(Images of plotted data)
========

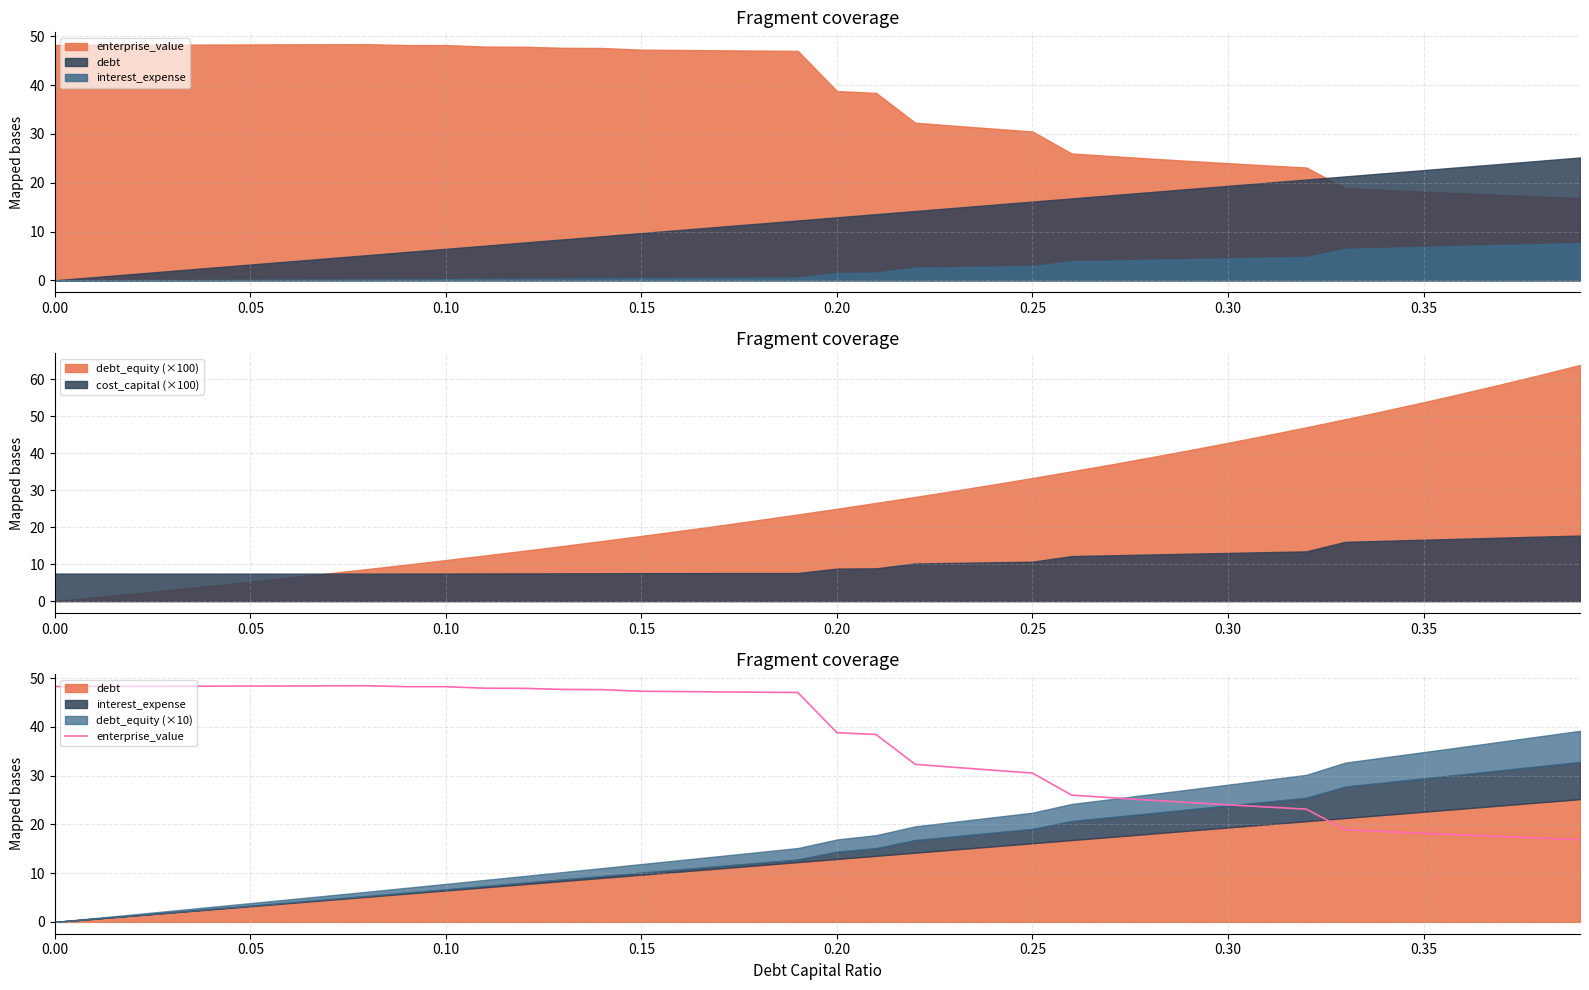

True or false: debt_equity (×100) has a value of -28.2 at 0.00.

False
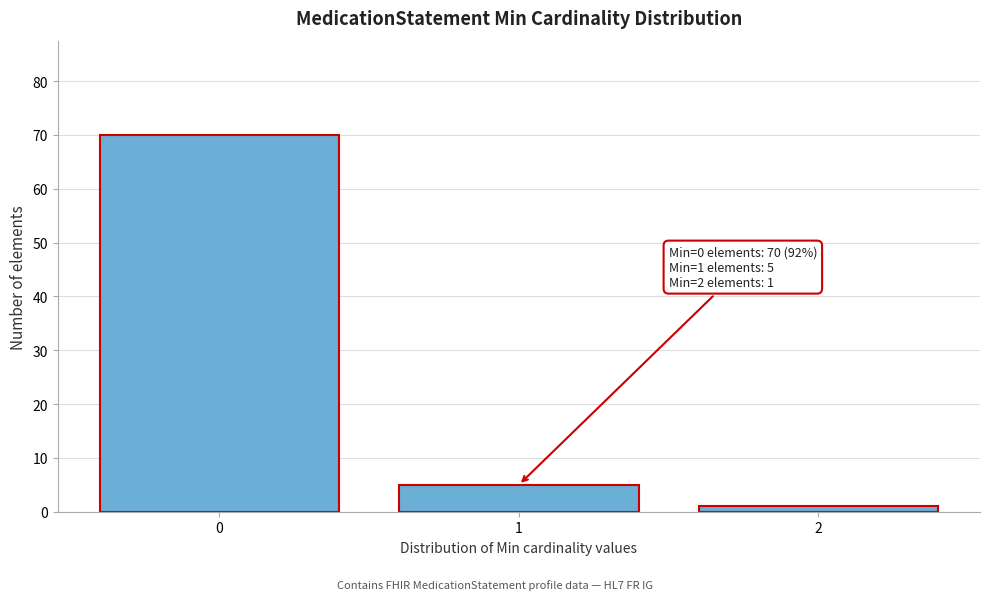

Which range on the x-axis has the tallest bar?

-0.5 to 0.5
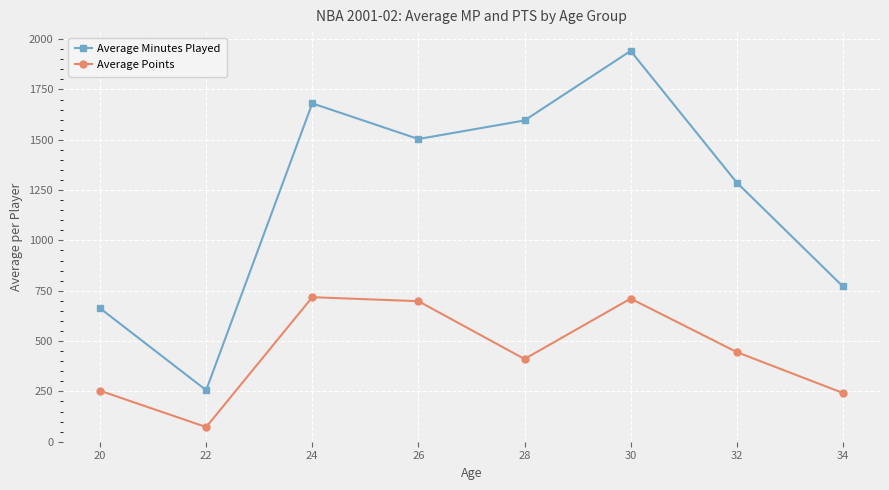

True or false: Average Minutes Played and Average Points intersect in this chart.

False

========

Turn every line of the material into a numbered list, leaving out the blank lines. Don't include the pictures in your answer.

1. True or false: debt_equity (×100) has a value of -28.2 at 0.00.
2. False
3. Which range on the x-axis has the tallest bar?
4. -0.5 to 0.5
5. True or false: Average Minutes Played and Average Points intersect in this chart.
6. False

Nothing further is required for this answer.